(Material for this task)
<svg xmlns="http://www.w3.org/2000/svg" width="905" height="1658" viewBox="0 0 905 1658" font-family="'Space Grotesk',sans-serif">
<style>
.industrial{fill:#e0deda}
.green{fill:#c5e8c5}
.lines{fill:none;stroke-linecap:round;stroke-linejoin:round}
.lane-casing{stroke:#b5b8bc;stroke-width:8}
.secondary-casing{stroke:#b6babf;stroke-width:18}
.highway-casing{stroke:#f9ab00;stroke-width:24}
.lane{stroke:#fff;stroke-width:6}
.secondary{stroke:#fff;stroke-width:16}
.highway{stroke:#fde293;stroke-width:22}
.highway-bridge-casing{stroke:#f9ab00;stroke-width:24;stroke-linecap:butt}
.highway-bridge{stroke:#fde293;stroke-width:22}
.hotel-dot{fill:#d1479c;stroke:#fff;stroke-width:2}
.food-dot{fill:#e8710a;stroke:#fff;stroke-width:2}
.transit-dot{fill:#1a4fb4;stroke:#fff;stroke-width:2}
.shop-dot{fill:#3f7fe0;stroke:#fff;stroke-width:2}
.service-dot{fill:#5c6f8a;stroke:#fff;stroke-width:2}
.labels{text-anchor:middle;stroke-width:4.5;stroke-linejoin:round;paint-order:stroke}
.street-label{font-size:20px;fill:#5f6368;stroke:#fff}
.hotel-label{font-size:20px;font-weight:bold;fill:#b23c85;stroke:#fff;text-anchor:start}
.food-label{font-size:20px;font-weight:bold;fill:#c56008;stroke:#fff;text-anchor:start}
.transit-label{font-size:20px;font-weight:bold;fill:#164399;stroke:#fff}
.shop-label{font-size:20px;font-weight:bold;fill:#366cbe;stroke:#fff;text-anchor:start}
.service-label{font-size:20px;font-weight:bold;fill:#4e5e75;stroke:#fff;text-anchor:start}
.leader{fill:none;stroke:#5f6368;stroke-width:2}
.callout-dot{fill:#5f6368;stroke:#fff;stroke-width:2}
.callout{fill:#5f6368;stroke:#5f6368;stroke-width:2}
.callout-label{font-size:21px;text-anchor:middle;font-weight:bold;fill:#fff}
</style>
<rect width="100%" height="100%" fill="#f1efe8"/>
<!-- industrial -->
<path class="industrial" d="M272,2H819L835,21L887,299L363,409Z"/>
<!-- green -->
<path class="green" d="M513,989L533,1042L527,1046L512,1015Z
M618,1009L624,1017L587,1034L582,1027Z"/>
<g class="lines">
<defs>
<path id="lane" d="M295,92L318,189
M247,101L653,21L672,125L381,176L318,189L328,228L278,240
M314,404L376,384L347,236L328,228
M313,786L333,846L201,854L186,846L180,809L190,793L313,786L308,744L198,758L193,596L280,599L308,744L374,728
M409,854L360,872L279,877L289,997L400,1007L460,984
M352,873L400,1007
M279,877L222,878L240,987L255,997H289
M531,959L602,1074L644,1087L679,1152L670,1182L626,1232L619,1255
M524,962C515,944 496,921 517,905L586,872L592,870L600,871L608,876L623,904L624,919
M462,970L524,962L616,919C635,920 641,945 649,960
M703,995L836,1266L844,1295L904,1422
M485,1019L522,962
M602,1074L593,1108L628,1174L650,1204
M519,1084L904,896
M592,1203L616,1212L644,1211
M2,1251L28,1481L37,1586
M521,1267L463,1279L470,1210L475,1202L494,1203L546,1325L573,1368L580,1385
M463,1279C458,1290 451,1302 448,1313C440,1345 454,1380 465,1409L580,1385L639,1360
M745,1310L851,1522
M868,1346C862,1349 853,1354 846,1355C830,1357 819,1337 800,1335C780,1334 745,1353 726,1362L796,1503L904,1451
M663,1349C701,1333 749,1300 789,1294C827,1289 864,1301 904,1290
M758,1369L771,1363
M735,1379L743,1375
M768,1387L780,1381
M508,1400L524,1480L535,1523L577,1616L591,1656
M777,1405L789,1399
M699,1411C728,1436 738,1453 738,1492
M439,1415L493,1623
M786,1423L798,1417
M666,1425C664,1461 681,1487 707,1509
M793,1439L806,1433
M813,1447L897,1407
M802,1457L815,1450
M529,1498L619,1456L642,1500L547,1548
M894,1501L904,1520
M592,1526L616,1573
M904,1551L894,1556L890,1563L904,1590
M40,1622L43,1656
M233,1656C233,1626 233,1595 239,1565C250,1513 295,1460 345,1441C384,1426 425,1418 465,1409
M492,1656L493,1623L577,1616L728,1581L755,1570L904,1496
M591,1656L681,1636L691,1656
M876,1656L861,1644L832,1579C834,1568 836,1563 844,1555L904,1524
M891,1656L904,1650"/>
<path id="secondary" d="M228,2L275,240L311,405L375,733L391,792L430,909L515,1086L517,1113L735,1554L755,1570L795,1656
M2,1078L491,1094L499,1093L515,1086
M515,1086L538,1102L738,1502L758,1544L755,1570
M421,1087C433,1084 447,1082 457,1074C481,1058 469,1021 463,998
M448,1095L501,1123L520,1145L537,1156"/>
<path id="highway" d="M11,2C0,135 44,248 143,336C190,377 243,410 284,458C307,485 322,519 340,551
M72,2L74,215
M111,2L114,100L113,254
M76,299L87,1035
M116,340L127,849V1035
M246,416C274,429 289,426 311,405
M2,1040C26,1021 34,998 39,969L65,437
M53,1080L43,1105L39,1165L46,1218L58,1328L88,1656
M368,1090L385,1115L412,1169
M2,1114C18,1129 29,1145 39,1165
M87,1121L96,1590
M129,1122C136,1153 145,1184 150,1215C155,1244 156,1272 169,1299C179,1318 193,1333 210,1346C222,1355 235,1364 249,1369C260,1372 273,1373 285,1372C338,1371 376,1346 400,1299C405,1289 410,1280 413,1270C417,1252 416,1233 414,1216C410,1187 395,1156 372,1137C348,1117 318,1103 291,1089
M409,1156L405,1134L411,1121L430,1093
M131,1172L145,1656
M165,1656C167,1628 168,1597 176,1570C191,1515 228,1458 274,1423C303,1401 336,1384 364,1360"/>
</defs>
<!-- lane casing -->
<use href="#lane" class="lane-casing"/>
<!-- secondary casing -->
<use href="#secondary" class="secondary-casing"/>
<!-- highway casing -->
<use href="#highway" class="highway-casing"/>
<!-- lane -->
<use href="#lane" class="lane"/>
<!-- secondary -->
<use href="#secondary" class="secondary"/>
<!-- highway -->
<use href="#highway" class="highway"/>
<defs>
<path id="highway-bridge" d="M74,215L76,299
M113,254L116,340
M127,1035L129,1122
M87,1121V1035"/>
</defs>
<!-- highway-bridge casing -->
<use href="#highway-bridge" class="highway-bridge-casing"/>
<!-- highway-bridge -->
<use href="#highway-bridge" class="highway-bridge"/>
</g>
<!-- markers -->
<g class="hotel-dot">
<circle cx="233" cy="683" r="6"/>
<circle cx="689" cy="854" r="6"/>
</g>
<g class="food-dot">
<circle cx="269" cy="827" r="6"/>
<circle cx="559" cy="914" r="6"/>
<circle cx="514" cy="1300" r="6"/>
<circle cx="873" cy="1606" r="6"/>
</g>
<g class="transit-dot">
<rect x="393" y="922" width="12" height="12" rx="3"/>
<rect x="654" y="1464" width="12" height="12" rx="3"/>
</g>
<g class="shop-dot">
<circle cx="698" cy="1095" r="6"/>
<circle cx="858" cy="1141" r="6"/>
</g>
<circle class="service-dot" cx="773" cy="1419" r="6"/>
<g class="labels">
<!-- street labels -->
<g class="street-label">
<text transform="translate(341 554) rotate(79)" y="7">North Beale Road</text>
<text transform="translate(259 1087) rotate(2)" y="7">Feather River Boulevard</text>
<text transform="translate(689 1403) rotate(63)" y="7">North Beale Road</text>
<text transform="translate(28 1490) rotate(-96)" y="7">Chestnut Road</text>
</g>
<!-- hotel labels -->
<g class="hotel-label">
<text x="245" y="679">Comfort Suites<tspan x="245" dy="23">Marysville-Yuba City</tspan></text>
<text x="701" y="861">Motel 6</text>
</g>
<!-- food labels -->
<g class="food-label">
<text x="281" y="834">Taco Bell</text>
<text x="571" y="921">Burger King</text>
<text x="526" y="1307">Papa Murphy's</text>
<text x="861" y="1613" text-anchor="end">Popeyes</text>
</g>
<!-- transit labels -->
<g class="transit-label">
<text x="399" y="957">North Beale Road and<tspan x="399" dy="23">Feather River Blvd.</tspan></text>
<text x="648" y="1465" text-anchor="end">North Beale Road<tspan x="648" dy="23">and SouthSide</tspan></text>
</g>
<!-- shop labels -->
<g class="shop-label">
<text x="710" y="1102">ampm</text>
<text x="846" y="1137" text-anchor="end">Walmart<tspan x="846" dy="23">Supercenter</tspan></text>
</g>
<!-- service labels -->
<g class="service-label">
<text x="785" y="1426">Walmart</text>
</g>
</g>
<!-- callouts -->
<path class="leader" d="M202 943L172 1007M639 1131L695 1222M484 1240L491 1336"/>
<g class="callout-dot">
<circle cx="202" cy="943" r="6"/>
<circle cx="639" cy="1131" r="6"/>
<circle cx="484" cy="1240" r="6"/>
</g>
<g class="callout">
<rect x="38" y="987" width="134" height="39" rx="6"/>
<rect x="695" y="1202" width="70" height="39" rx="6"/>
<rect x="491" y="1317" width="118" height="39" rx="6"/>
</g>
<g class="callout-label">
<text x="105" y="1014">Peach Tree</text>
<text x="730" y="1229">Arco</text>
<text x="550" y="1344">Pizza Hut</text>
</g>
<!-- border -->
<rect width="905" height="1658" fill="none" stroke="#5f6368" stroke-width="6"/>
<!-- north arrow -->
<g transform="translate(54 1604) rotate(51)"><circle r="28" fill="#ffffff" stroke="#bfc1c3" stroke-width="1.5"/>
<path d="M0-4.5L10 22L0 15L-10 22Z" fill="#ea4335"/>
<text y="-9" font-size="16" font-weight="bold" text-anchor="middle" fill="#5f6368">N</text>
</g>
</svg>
(End Material for this task)
## Exercise brief
Bring together each line above where the string "lines" turns up.

## Solution for this problem
.lines{fill:none;stroke-linecap:round;stroke-linejoin:round}
<g class="lines">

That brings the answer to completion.